MCLD : Le déploiement de la Culture Qualité aux différents niveaux et secteurs de l’entreprise et la nécessaire implication de tous, conduisent à envisager la Qualité de façon globale et participative … « nous sommes tous acteurs de la Qualité ». La Qualité doit se décliner au plus près du terrain et les opérateurs sont les mieux placés pour proposer des solutions pragmatiques, simples et efficaces ! De même, l’entreprise se doit de rechercher des solutions innovantes en partageant les bonnes pratiques, en réalisant des benchmarks auprès d’entreprises similaires ayant la même activité et en participant aux forums métiers pour suivre les évolutions technologiques.                                                                                               

BL : A mon sens, la Nouvelle Qualité est celle qui après cinquante ans démontre qu’elle a raison, qu’elle est efficace, sait s’effacer pour enfin s’intégrer à tous les niveaux, s’intriquer en profondeur dans le fonctionnement des organismes pour quitter ce rôle de vigile du dysfonctionnement et devenir le moteur d’un fonctionnement plus fluide et souple. Occuper une place plus étendue et jouer un rôle plus large. Créer du liant entre les hommes, les processus et les outils. Cette Nouvelle Qualité doit s’appuyer sur l’existant, ne pas cautionner les discours affirmant qu’on s’est enfoncés dans « l’image de la Quali-
té », mais bien admettre que ces fondations ne sont que des bases et que le vrai travail commence enfin. Nous avons créé le contexte nécessaire pour transmettre une vision au travers des produits, à nous d’accepter de faire les efforts qui s’imposent. Mais surtout de repousser nos limites et d’accepter de nous réinventer au profit de cette évolution utile et pérenne.

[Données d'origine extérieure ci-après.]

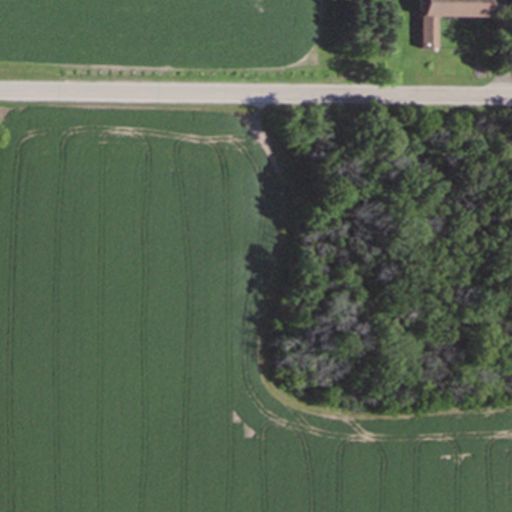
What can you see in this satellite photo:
building: (442, 8)
crop: (161, 32)
road: (504, 48)
road: (255, 85)
crop: (189, 334)
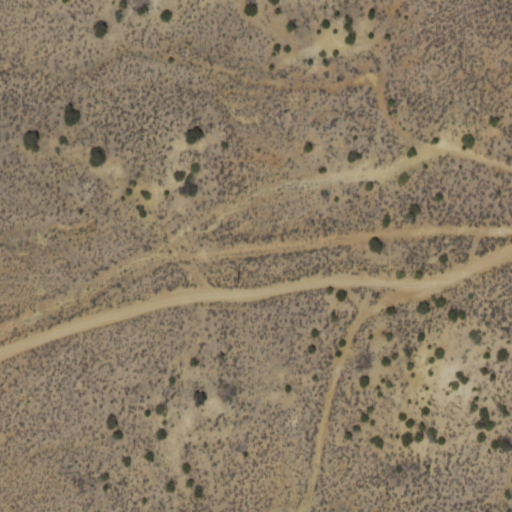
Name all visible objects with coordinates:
road: (254, 290)
power tower: (201, 291)
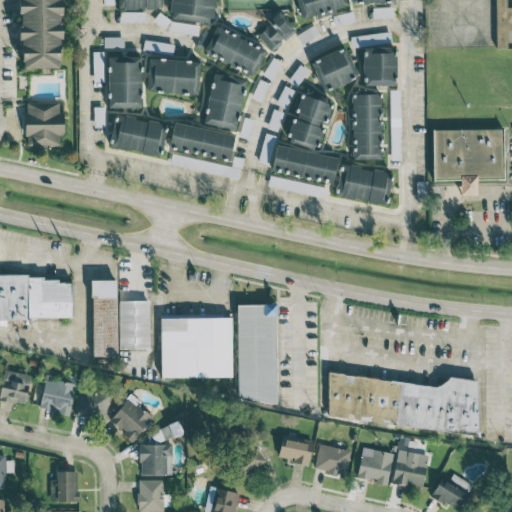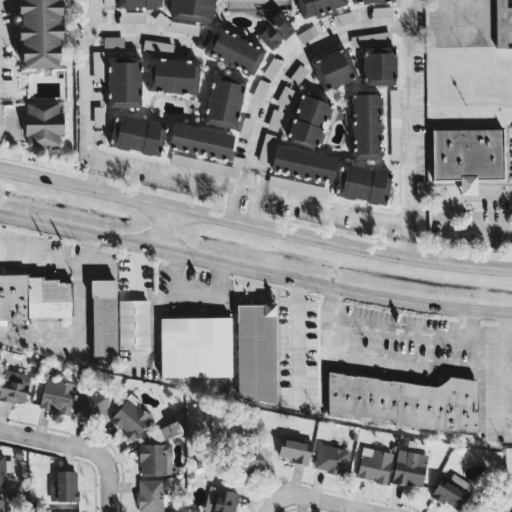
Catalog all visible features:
building: (371, 1)
building: (107, 2)
building: (139, 4)
building: (192, 7)
building: (318, 7)
building: (382, 12)
road: (90, 14)
building: (132, 16)
building: (343, 18)
building: (183, 27)
building: (276, 31)
building: (39, 33)
road: (139, 34)
building: (307, 34)
building: (370, 38)
building: (113, 41)
building: (158, 47)
building: (234, 50)
road: (291, 61)
building: (97, 66)
building: (379, 66)
building: (332, 68)
building: (173, 75)
building: (124, 81)
building: (224, 101)
building: (98, 116)
building: (308, 120)
building: (43, 123)
building: (395, 124)
building: (365, 126)
building: (137, 134)
building: (201, 149)
building: (265, 150)
building: (466, 155)
building: (467, 156)
road: (104, 158)
building: (301, 171)
building: (362, 184)
road: (414, 197)
road: (235, 200)
road: (251, 204)
road: (254, 225)
road: (162, 227)
road: (464, 229)
road: (54, 256)
road: (254, 269)
road: (195, 288)
building: (35, 296)
building: (35, 297)
building: (102, 316)
building: (103, 317)
building: (132, 323)
building: (133, 324)
road: (297, 334)
road: (76, 336)
building: (194, 346)
building: (195, 347)
building: (255, 351)
building: (256, 352)
road: (398, 358)
building: (14, 386)
building: (56, 395)
building: (404, 402)
building: (90, 403)
building: (130, 417)
road: (13, 429)
building: (165, 432)
road: (91, 450)
building: (295, 450)
building: (155, 459)
building: (331, 459)
building: (375, 466)
building: (409, 468)
building: (2, 471)
building: (64, 486)
building: (452, 491)
building: (151, 495)
road: (301, 497)
road: (355, 509)
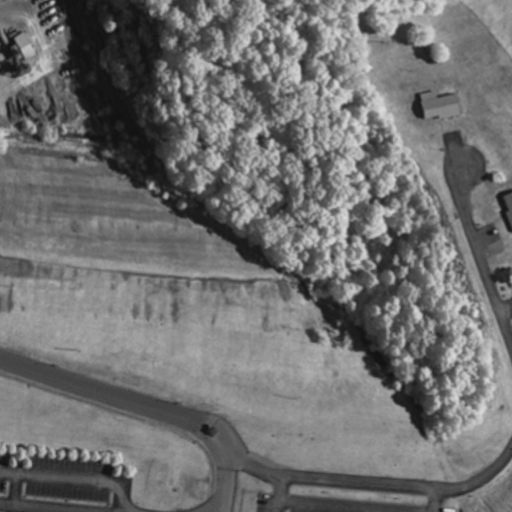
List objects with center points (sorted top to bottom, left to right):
building: (446, 106)
road: (484, 170)
parking lot: (59, 482)
road: (376, 484)
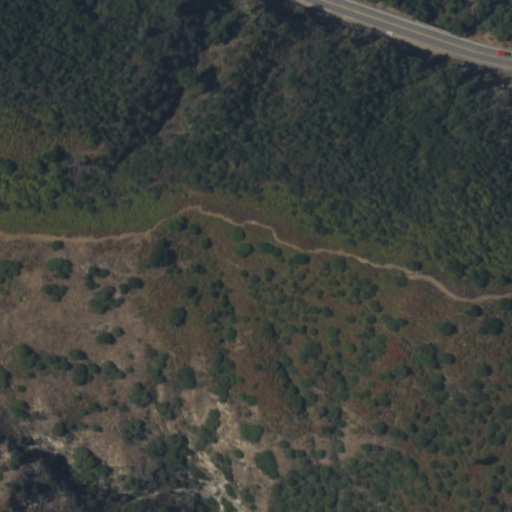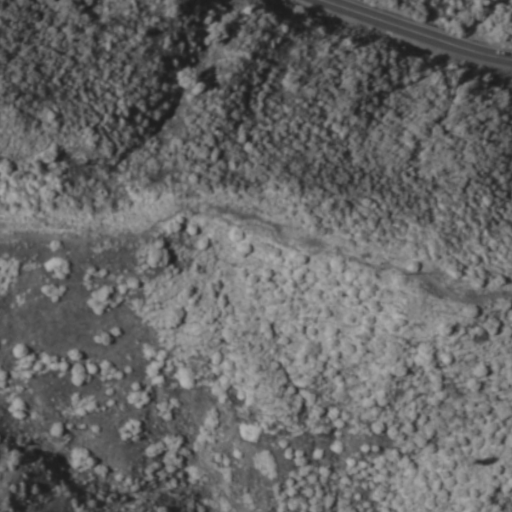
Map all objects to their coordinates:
road: (438, 23)
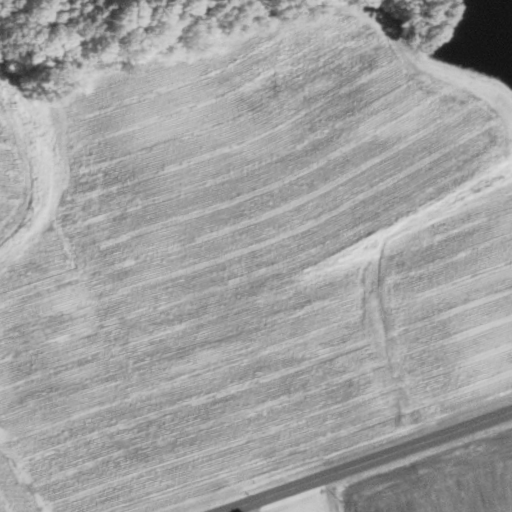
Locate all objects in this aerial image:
road: (371, 462)
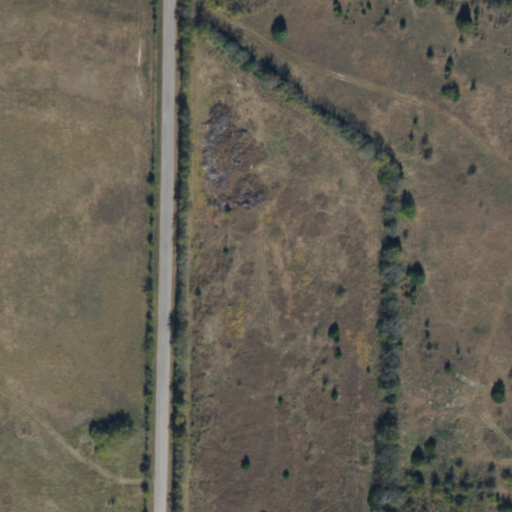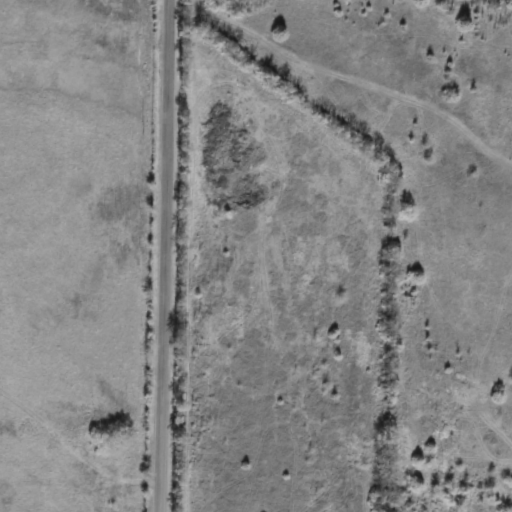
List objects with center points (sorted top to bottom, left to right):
road: (164, 256)
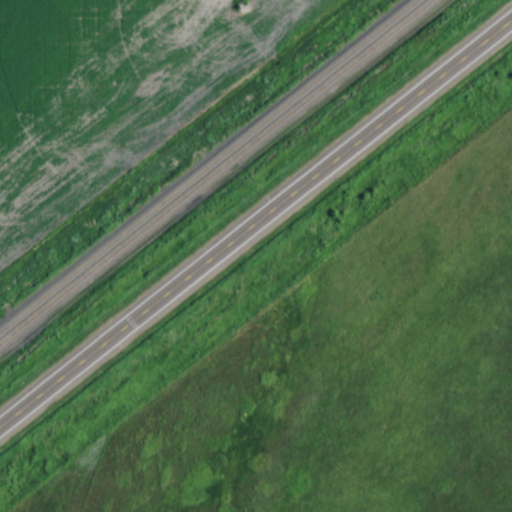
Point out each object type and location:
railway: (207, 164)
railway: (216, 171)
road: (256, 224)
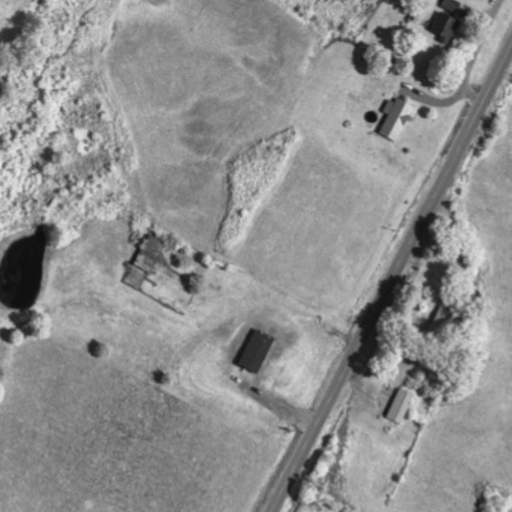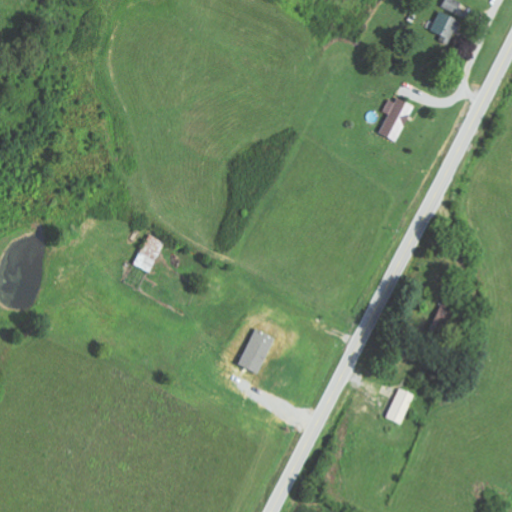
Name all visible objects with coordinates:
building: (452, 5)
building: (447, 26)
building: (397, 118)
building: (151, 253)
road: (392, 281)
building: (258, 351)
building: (402, 406)
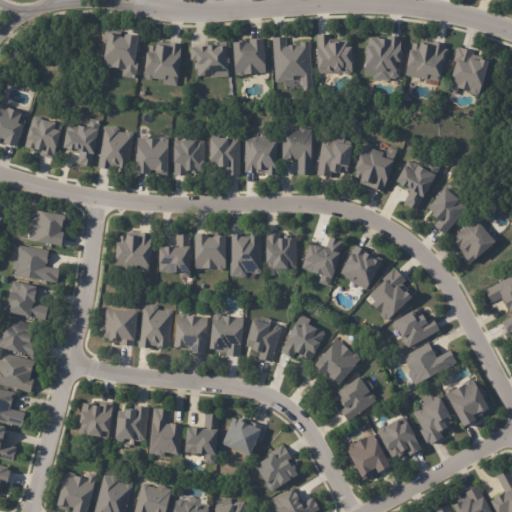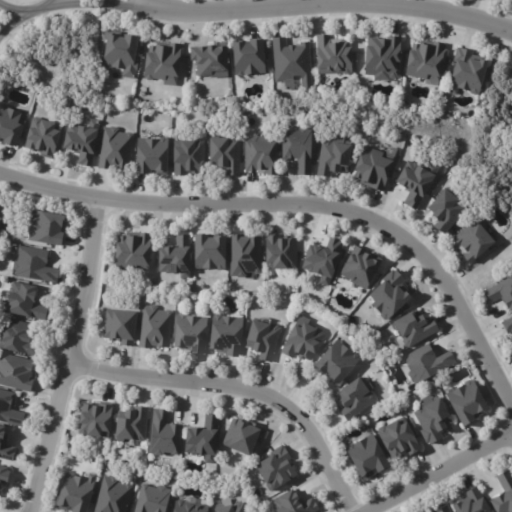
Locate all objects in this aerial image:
road: (136, 0)
road: (91, 2)
road: (151, 2)
road: (302, 2)
road: (340, 2)
road: (362, 2)
road: (220, 4)
road: (242, 4)
road: (325, 4)
road: (423, 4)
road: (440, 6)
road: (24, 9)
road: (481, 10)
road: (136, 16)
road: (322, 17)
road: (275, 18)
road: (394, 18)
road: (253, 20)
road: (14, 21)
road: (176, 23)
road: (199, 24)
road: (441, 25)
road: (470, 31)
building: (119, 50)
building: (121, 53)
building: (332, 54)
building: (246, 56)
building: (333, 56)
building: (248, 57)
building: (382, 57)
building: (381, 58)
building: (209, 59)
building: (207, 60)
building: (424, 60)
building: (290, 61)
building: (291, 61)
building: (425, 61)
building: (162, 62)
building: (160, 63)
building: (464, 70)
building: (466, 72)
building: (10, 124)
building: (10, 126)
building: (42, 136)
building: (42, 137)
building: (80, 142)
building: (81, 142)
building: (296, 147)
building: (114, 148)
building: (296, 148)
building: (112, 149)
building: (223, 154)
building: (224, 154)
building: (259, 154)
building: (149, 155)
building: (151, 155)
building: (332, 155)
building: (185, 156)
building: (188, 156)
building: (330, 156)
building: (260, 157)
building: (372, 167)
building: (369, 168)
building: (415, 180)
building: (414, 183)
building: (445, 209)
building: (1, 211)
building: (444, 212)
building: (46, 227)
building: (45, 229)
road: (392, 233)
building: (472, 239)
building: (473, 241)
building: (132, 251)
building: (209, 251)
building: (132, 252)
building: (209, 252)
building: (280, 252)
building: (279, 253)
building: (244, 254)
building: (243, 255)
building: (175, 256)
building: (173, 258)
building: (321, 259)
building: (320, 261)
building: (33, 264)
building: (34, 265)
building: (359, 266)
building: (358, 269)
building: (500, 291)
building: (502, 291)
building: (388, 294)
building: (390, 294)
building: (24, 301)
building: (24, 303)
building: (507, 324)
building: (119, 325)
building: (508, 325)
building: (154, 326)
building: (152, 327)
building: (413, 327)
building: (117, 328)
building: (412, 329)
building: (189, 332)
building: (187, 334)
building: (225, 334)
building: (226, 335)
building: (17, 336)
building: (16, 338)
building: (262, 338)
building: (261, 339)
building: (302, 339)
building: (300, 342)
road: (69, 357)
building: (336, 361)
building: (335, 362)
building: (424, 363)
building: (427, 363)
building: (15, 371)
building: (15, 372)
road: (236, 391)
building: (354, 397)
building: (354, 399)
building: (465, 402)
building: (466, 402)
building: (9, 408)
building: (430, 418)
building: (95, 419)
building: (431, 420)
building: (92, 421)
building: (131, 423)
building: (128, 426)
building: (163, 434)
building: (162, 435)
building: (242, 435)
building: (243, 437)
building: (202, 438)
building: (397, 438)
building: (201, 439)
building: (396, 439)
building: (6, 446)
building: (366, 456)
building: (365, 457)
building: (275, 468)
building: (276, 468)
building: (3, 474)
building: (75, 492)
building: (503, 493)
building: (504, 493)
building: (74, 494)
building: (112, 495)
building: (110, 496)
building: (151, 498)
building: (152, 499)
building: (472, 501)
building: (470, 502)
building: (292, 503)
building: (292, 504)
building: (188, 505)
building: (228, 506)
building: (188, 507)
building: (230, 508)
building: (442, 509)
building: (442, 509)
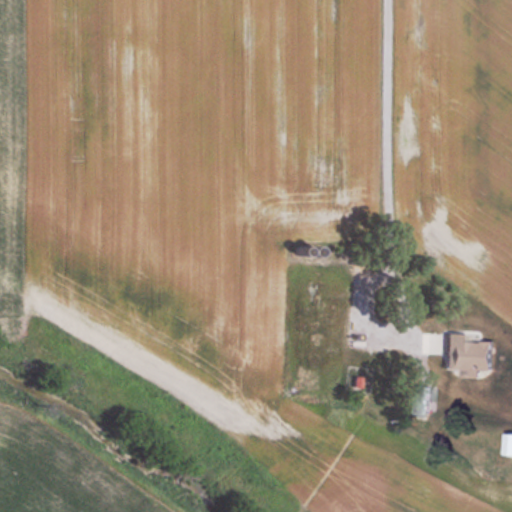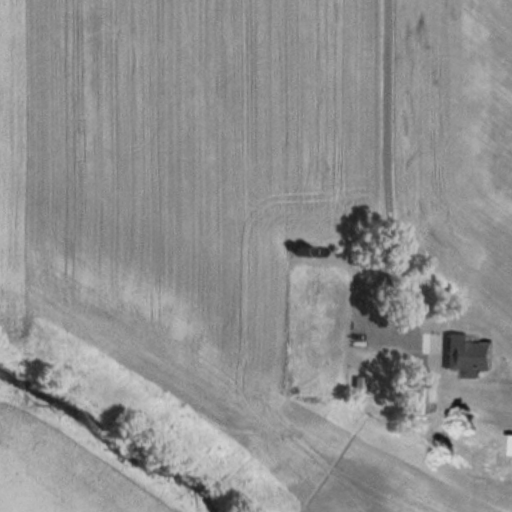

Comment voyez-vous la Qualité dans dix ans ? Quels rêves formulez-vous pour la Qualité ?
MCLD : Les nouvelles technologies, les nouveaux comportements dans l’entreprise, vont provoquer l’explosion de la quantité des données collectées. L’enjeu ne sera plus de réaliser des mesures mais de déterminer celles qui seront les plus pertinentes pour la Qualité. La nature des données structurées ou non va conduire à la définition de nouveaux modes de traitement de ces données dans une recherche de fiabilisation et de simplification. Cela sera peut-être le principal défi des dix prochaines années. Le rêve que l’on peut formuler pour la Qualité serait d’obtenir une intégration complète, facilitée par de nouveaux moyens technologiques au service de la stratégie de l’entreprise et de son déploiement.

BL : Dans dix ans le rêve serait qu’on ait oublié qu’un jour on parlait de Qualité pour désigner ces gens bizarres sur le bureau desquels on déposait les problèmes qu’on voulait voir disparaître du nôtre. Qu’on ait même totalement partagé la fonction qualité, et que notre objet, et nos prérogatives soient devenus ceux de tous. Que tous, quel que soit l’organisme, trouvent normal de considérer que leur travail est de permettre à l’opérationnel de transformer la vision en produit au bénéfice de tous et en particulier du client. Que la direction porte cette vision et alloue les moyens. Alors nous pourrons dire que nous avons enfin appris à travailler et à vivre ensemble plutôt que côte à côte.